Hartford Courant (Sunday)

Henry, Bloom receive frigid reception at Winter Weekend

- By Gabrielle Starr

SPRINGFIEL­D — It snowed all day before Red Sox Winter Weekend officially kicked off on Friday evening, but the freezing temps in western Mass were nothing compared to the frigid reception principal owner John Henry and Chief Baseball Office Chaim Bloom received when they took the stage for the Town Hall.

To say Henry’s attendance was a surprise would be an understate­ment. He’s eschewed the spotlight almost entirely since the Mookie Betts trade of February 2020, which was the last time he sat down for the media. Likewise, he didn’t make himself available to the media on Friday.

The crowd quickly recovered from the shock of seeing Henry, and soon greeted him with echoing boos as he followed CEO Sam Kennedy,

Bloom, and manager Alex Cora to their seats.

What followed was a Town Hall straight out of the pages of “Lord of the Flies.” Several times, Henry and Bloom were unable to complete answers to probing questions. When NESN’s Tom Caron, the panel’s moderator, asked Bloom to expand on the comments he made at Rafael Devers’ extension press conference about the team’s vision of the future, the crowd wouldn’t let the embattled executive get a word out. “There’s been some ups and downs” was met with loud boos. Several fans screamed Xander Bogaerts’ name. Someone shouted, “Fake Dombrowski!”

Bloom took the chaos in stride, and implored the crowd, “Let’s talk about this. Let’s talk about this. Let’s talk about this,” and endeavored to speak to a room full of people who pay for actions, not words.

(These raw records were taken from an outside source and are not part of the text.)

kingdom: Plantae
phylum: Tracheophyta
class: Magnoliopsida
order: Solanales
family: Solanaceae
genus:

At one point, Henry, principal of an ownership group valued at nearly $10 billion, attempted to explain that high ticket prices are necessary in order to field a top payroll. Boos drowned him out before he could finish claiming, “It’s expensive to have baseball players.”

Even Kennedy’s explanatio­n that fan revenue goes into preserving America’s oldest ballpark was not enough to quiet the storm. Only Cora, with his positive energy and repeated promises that the team would show up and “bust our butts” every game, escaped condemnati­on.

The brass had to expect some negativity. This is the first Winter Weekend since January 2020. That year’s event wasn’t without controvers­y, either. Days before, Cora and the team had “mutually agreed to part ways” following news of his involvemen­t in the Houston Astros’ sign-stealing scandal.